## Task requirements:
a: Answer these from the compression validation excerpt, one line per answer, marked (i), (ii), (iii):
(i) According to the comment above ValidateCompressionData, what is returned on failure?
(ii) Which three fields does CompressionValidationRule have?
(iii) What is the title of section 10?
b: Extract word for word the part of the compression validation excerpt from "9.2.1.1 CompressionValidator Struct" to "to the validator.".
c: Extend the compression validation excerpt by writing what comes next after its final sentence.

## Excerpt to read:
◇ ◇ ◇ ◇ ◇ ◇ ◇
9.2 Compression Validation Patterns

This section describes compression validation patterns.

9.2.1 CompressionValidator Structure

This section describes the CompressionValidator structure.

9.2.1.1 CompressionValidator Struct
// CompressionValidator provides compression-specific validation
type CompressionValidator struct {
    *Validator[[]byte]
    compressionRules []CompressionValidationRule
}
9.2.1.2 CompressionValidator.AddCompressionRule Method
// AddCompressionRule adds a compression validation rule to the validator.
func (v *CompressionValidator) AddCompressionRule(rule CompressionValidationRule)
9.2.1.3 CompressionValidator.ValidateCompressionData Method
// Returns *PackageError on failure
func (v *CompressionValidator) ValidateCompressionData(ctx context.Context, data []byte) error
9.2.1.4 CompressionValidator.ValidateDecompressionData Method
// Returns *PackageError on failure
func (v *CompressionValidator) ValidateDecompressionData(ctx context.Context, data []byte) error

9.2.2 CompressionValidationRule Structure

// CompressionValidationRule represents a compression-specific validation rule
type CompressionValidationRule struct {
    Name      string
    Predicate func([]byte) bool
    Message   string
}

10. Compression and Signing Relationship

This section describes the relationship between compression and signing operations.

10.1 Signing Compressed Packages

This section describes signing compressed packages.
◇ ◇ ◇ ◇ ◇ ◇ ◇
## Extracted data:
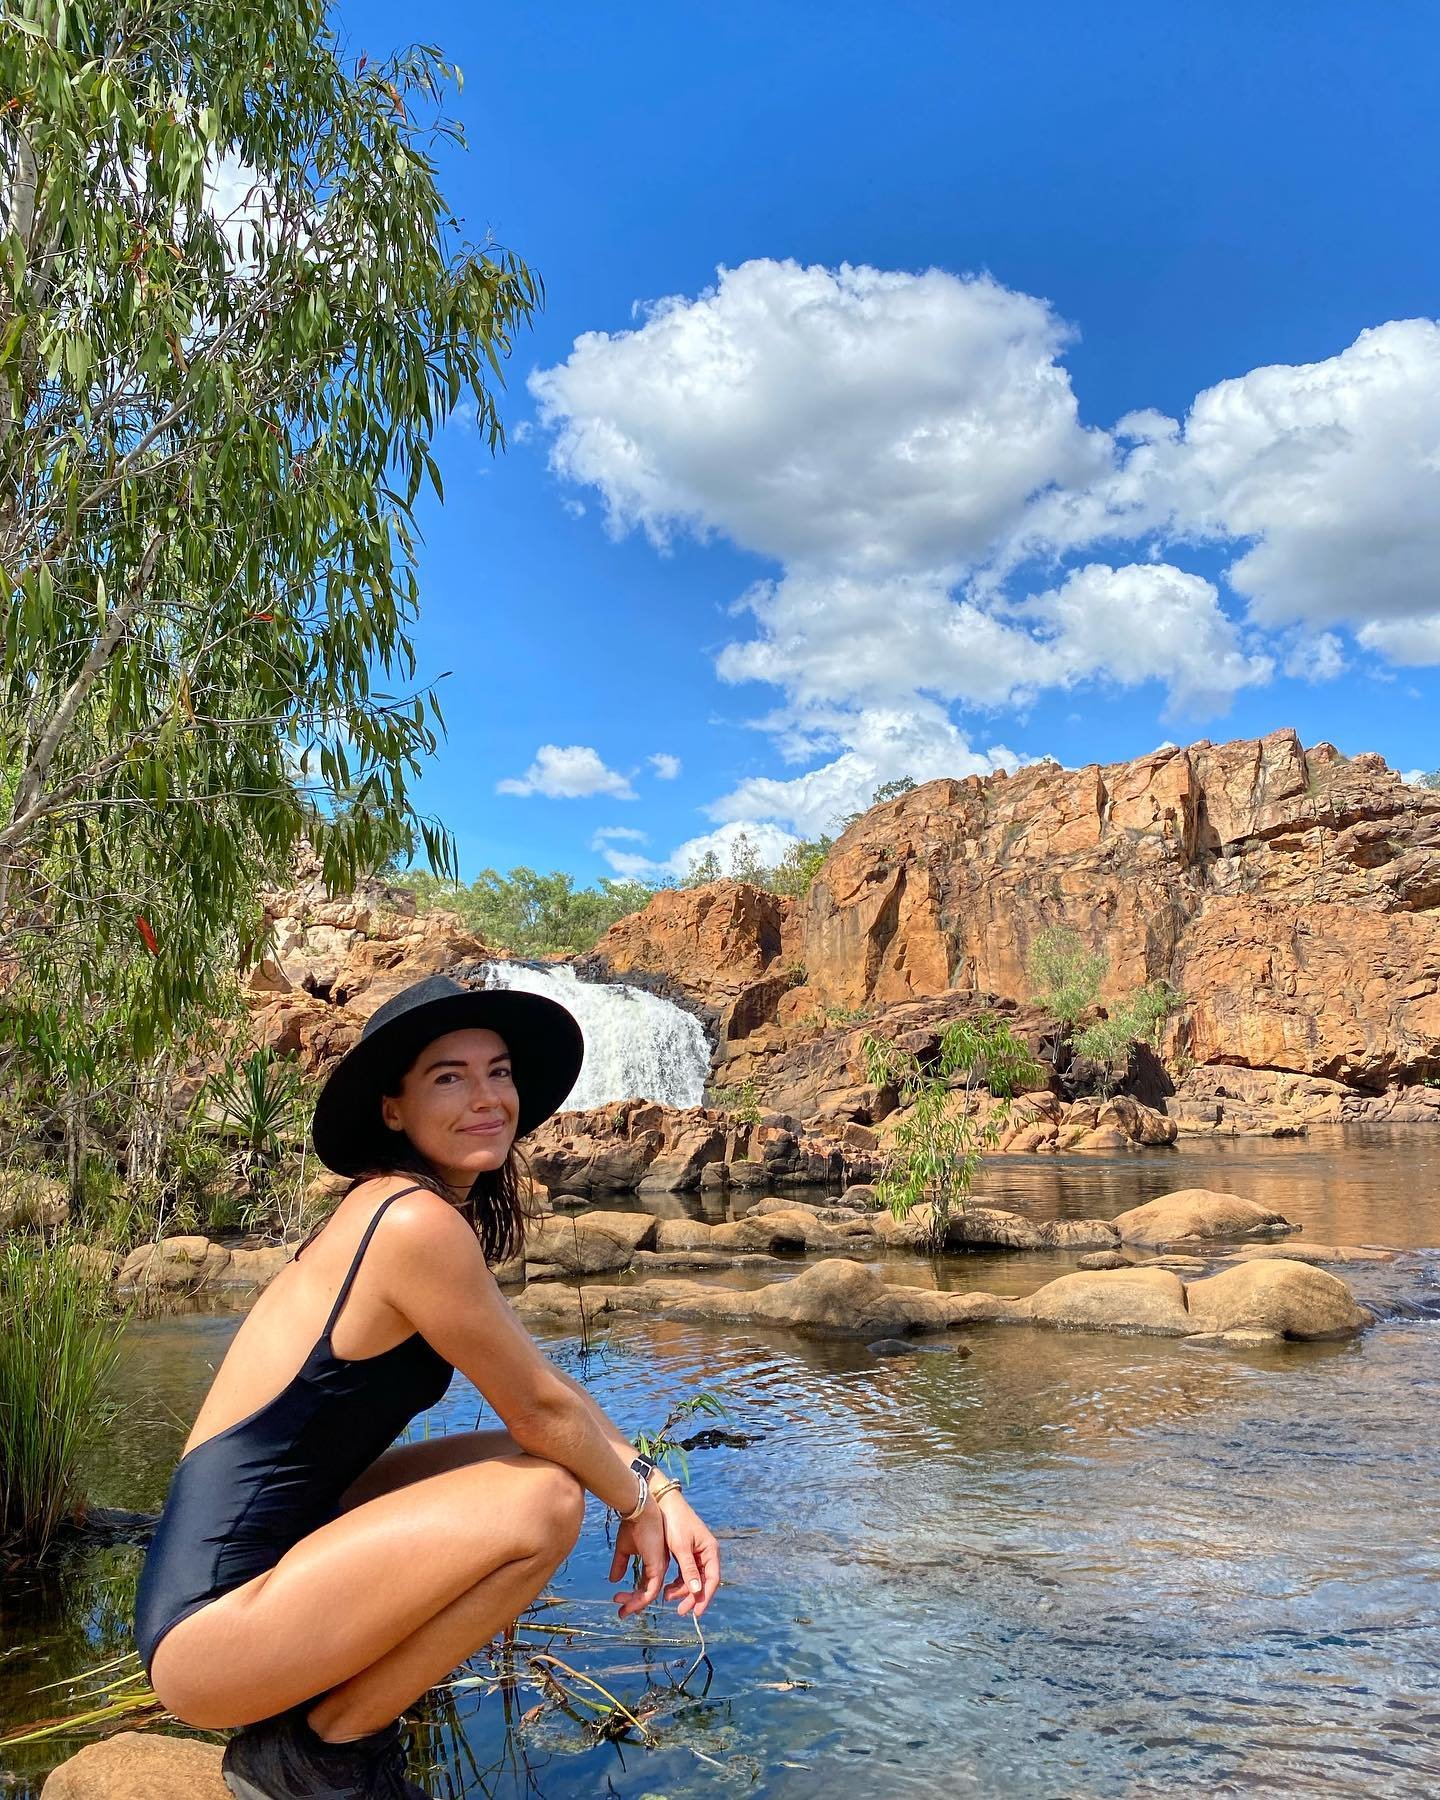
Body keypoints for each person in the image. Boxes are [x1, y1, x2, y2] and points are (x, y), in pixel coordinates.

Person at [133, 974, 722, 1800]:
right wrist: (636, 1502)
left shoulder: (401, 1208)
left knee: (534, 1459)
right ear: (392, 1109)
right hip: (213, 1633)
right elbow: (541, 1410)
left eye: (500, 1071)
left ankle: (321, 1734)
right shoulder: (408, 1221)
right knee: (545, 1500)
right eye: (450, 1076)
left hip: (266, 1589)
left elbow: (542, 1389)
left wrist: (653, 1482)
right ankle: (321, 1752)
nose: (488, 1097)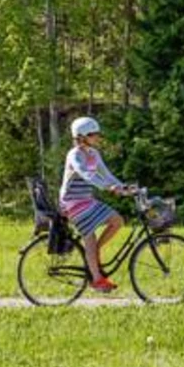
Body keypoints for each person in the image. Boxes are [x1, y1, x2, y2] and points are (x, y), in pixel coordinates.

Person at [60, 116, 130, 293]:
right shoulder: (74, 154)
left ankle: (95, 252)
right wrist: (109, 187)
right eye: (93, 134)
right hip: (72, 202)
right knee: (89, 237)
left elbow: (106, 174)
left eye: (97, 134)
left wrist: (123, 187)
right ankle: (97, 280)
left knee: (117, 221)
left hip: (87, 200)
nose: (97, 137)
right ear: (82, 136)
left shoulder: (93, 153)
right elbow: (86, 175)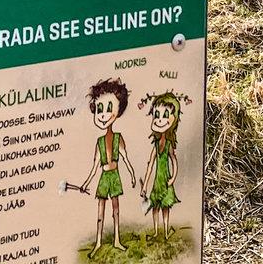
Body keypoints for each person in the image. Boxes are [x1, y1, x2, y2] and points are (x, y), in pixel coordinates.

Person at [79, 79, 137, 251]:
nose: (103, 115)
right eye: (99, 109)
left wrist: (133, 175)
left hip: (115, 175)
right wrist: (85, 184)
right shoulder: (99, 141)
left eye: (109, 108)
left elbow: (125, 159)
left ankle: (117, 240)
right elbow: (95, 165)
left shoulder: (119, 138)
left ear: (119, 111)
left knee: (116, 210)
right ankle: (98, 242)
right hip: (104, 176)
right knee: (100, 210)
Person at [138, 91, 188, 233]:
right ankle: (155, 231)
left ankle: (165, 231)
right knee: (155, 206)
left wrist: (173, 178)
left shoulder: (168, 145)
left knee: (166, 206)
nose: (160, 120)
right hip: (157, 181)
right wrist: (145, 186)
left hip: (165, 180)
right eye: (157, 115)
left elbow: (174, 161)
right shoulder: (155, 145)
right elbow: (150, 165)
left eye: (165, 115)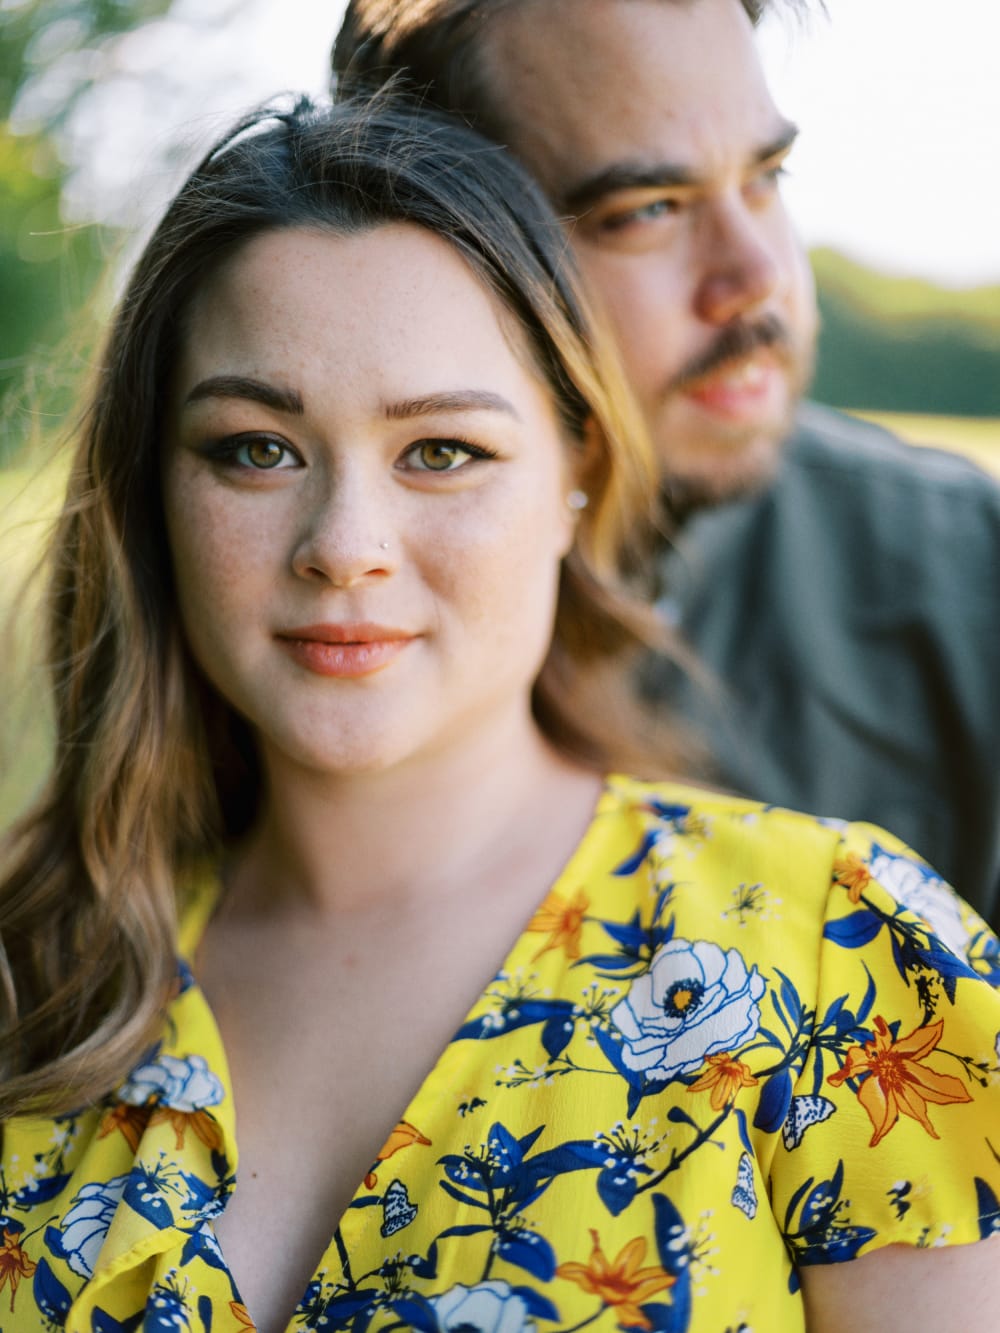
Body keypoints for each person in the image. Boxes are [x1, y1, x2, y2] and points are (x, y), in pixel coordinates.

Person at [2, 95, 1000, 1333]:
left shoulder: (846, 961)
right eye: (257, 449)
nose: (344, 548)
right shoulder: (30, 963)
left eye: (441, 451)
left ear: (579, 469)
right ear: (154, 485)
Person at [330, 0, 1000, 924]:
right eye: (647, 209)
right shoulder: (320, 599)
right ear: (441, 236)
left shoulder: (967, 572)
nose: (758, 274)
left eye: (767, 175)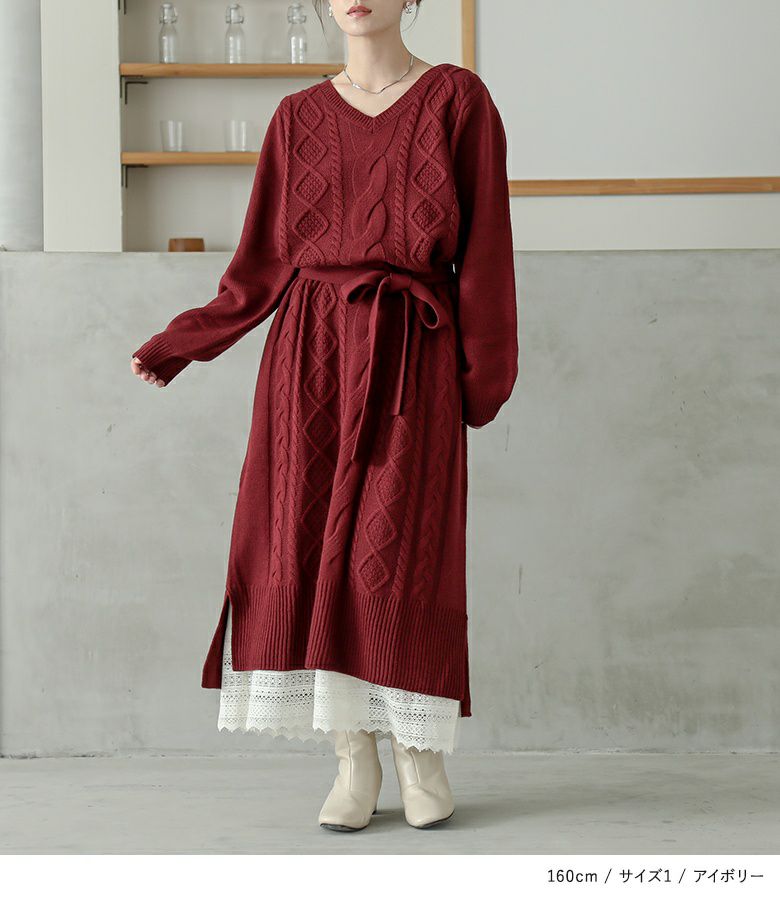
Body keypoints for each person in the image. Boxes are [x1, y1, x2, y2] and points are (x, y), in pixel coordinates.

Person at [130, 0, 517, 832]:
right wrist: (184, 341)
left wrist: (480, 381)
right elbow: (260, 264)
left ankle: (419, 755)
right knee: (307, 548)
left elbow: (486, 253)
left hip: (411, 355)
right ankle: (352, 756)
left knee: (399, 555)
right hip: (307, 359)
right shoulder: (296, 116)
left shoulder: (458, 100)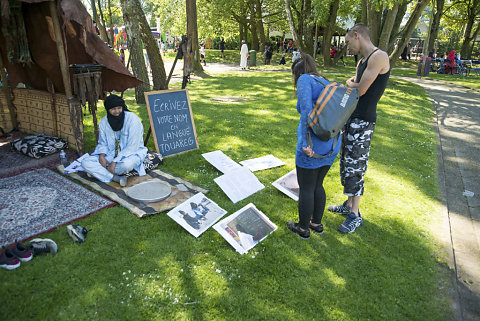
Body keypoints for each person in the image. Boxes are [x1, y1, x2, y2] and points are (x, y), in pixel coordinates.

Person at [328, 23, 390, 234]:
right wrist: (351, 82)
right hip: (351, 118)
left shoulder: (378, 57)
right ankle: (348, 205)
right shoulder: (362, 61)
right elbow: (355, 84)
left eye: (348, 43)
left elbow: (361, 89)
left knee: (356, 166)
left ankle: (355, 214)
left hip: (364, 121)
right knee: (346, 163)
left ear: (357, 36)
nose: (347, 47)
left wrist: (350, 82)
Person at [286, 54, 341, 239]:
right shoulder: (324, 81)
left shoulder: (304, 80)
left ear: (297, 72)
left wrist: (304, 144)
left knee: (307, 187)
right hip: (331, 143)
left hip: (312, 144)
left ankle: (303, 228)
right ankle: (316, 223)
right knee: (318, 184)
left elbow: (306, 114)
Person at [82, 94, 148, 187]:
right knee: (85, 162)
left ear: (122, 107)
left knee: (125, 165)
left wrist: (114, 162)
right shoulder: (104, 122)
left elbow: (132, 146)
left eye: (119, 108)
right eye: (113, 109)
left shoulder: (132, 119)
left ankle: (98, 173)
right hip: (111, 153)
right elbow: (102, 143)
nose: (117, 111)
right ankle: (115, 178)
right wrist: (101, 156)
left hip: (130, 154)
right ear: (108, 110)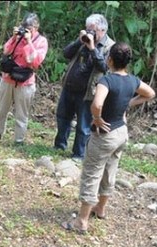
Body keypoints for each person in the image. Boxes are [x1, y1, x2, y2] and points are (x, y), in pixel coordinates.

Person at [62, 42, 155, 234]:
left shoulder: (107, 81)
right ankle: (101, 209)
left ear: (109, 59)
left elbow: (97, 104)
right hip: (121, 133)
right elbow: (150, 93)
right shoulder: (132, 80)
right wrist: (129, 103)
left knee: (92, 172)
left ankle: (82, 220)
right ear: (127, 62)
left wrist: (97, 118)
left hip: (105, 134)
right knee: (110, 170)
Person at [54, 14, 115, 160]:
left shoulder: (109, 46)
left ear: (102, 30)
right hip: (70, 86)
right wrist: (78, 41)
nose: (90, 33)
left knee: (83, 125)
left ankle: (78, 153)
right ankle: (59, 145)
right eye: (88, 29)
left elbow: (104, 67)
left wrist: (93, 48)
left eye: (93, 30)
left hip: (88, 92)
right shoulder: (83, 41)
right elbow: (65, 53)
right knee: (62, 117)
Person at [0, 13, 48, 145]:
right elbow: (6, 51)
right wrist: (15, 38)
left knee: (21, 113)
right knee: (2, 108)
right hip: (8, 78)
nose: (26, 30)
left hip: (25, 82)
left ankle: (19, 140)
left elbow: (33, 61)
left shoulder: (41, 41)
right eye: (24, 27)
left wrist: (29, 41)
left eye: (29, 28)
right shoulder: (18, 37)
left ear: (36, 28)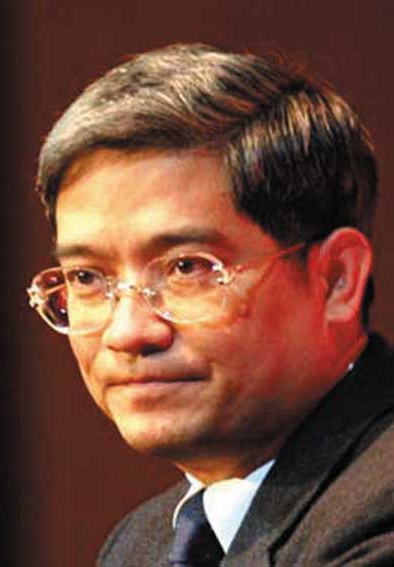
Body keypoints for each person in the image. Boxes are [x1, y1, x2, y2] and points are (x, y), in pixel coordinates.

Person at [27, 44, 394, 566]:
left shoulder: (378, 519)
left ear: (337, 279)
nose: (127, 332)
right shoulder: (139, 543)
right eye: (87, 277)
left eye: (187, 268)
◇ ◇ ◇ ◇ ◇ ◇ ◇
## Results for the exercise:
a:
(i) *PackageError
(ii) Name, Predicate, and Message
(iii) Compression and Signing Relationship

b:
9.2.1.1 CompressionValidator Struct
// CompressionValidator provides compression-specific validation
type CompressionValidator struct {
    *Validator[[]byte]
    compressionRules []CompressionValidationRule
}
9.2.1.2 CompressionValidator.AddCompressionRule Method
// AddCompressionRule adds a compression validation rule to the validator.

c:
10.1.1 Supported Operation

Compressed packages can be signed

10.1.2 Signing Compressed Packages Process

  1. Compress package content using CompressPackage or CompressPackageFile
  2. Sign the compressed package using signature methods
  3. Signatures validate the compressed content

10.1.3 Signing Compressed Packages Benefits

  • Faster signature validation (less data to hash during validation)
  • Reduced overall package storage requirements (compressed content reduces total package size)

10.2 Compressing Signed Packages

This section describes compressing signed packages.

10.2.1 Not Supported

Signed packages cannot be compressed

10.2.2 Compressing Signed Packages Reasoning

  • Signatures validate specific content
  • Compression would change the content being validated
  • Would invalidate existing signatures

10.2.3 Compressing Signed Packages Workflow

  1. If package is signed, decompress first
  2. Make changes to package
  3. Recompress if desired
  4. Re-sign the package

11. CompressionStrategy Selection

This section describes how to select compression strategies.

11.1 Compression Type Selection

This section describes compression type selection criteria.

11.1.1 Zstandard Compression (Type 1)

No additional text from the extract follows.